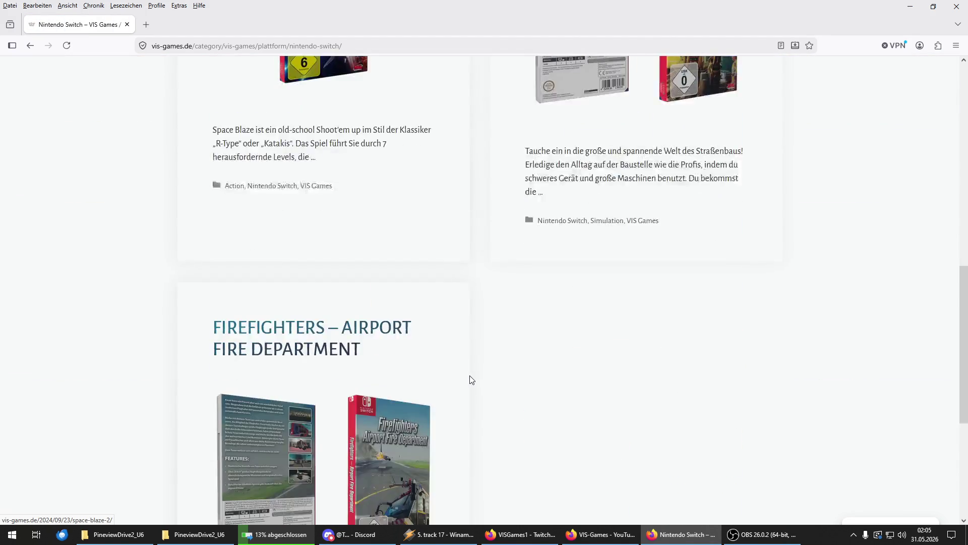
scroll(472, 375, "up", 15)
scroll(475, 374, "up", 2)
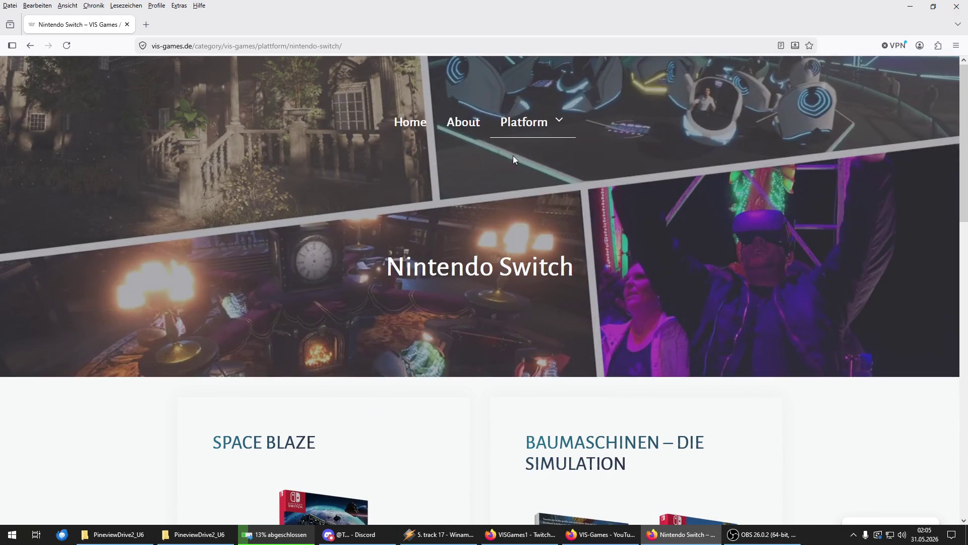
Step: Open the Nintendo Wii category from the Platform dropdown
left_click(515, 128)
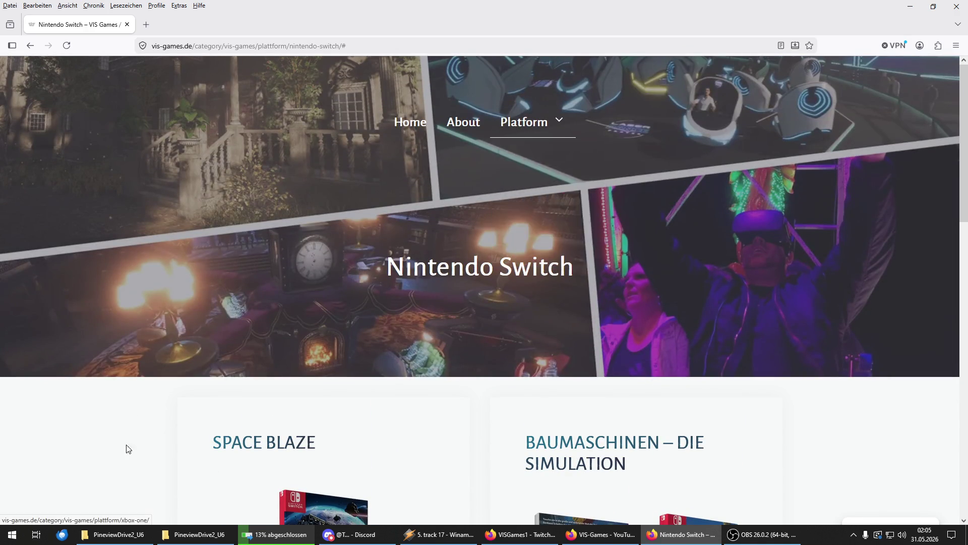
scroll(128, 467, "down", 12)
scroll(437, 408, "up", 12)
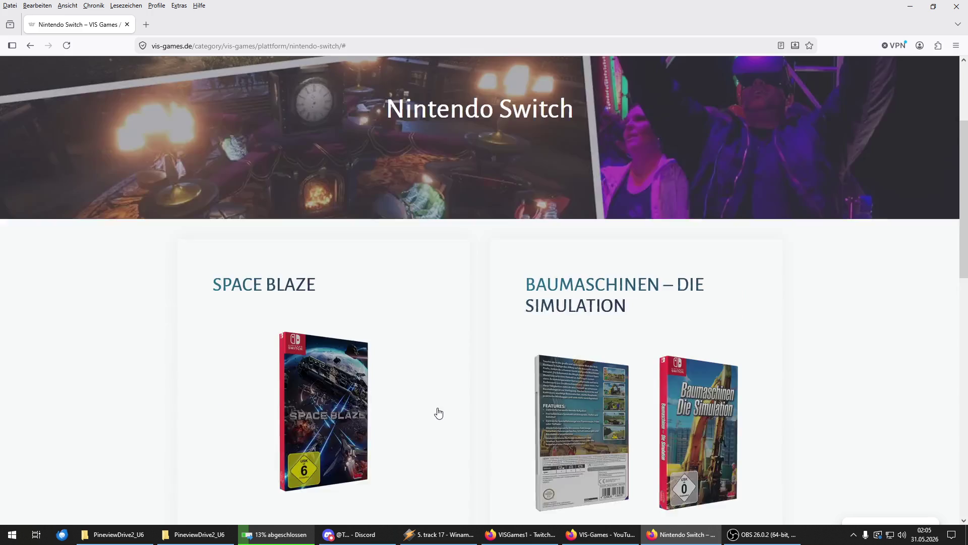
mouse_move(525, 122)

• [What this task involves] The data above must be given back verbatim, minus its images.

• [Finished task]
scroll(472, 375, "up", 15)
scroll(475, 374, "up", 2)
Step: Open the Nintendo Wii category from the Platform dropdown
left_click(515, 128)
scroll(128, 467, "down", 12)
scroll(437, 408, "up", 12)
mouse_move(525, 122)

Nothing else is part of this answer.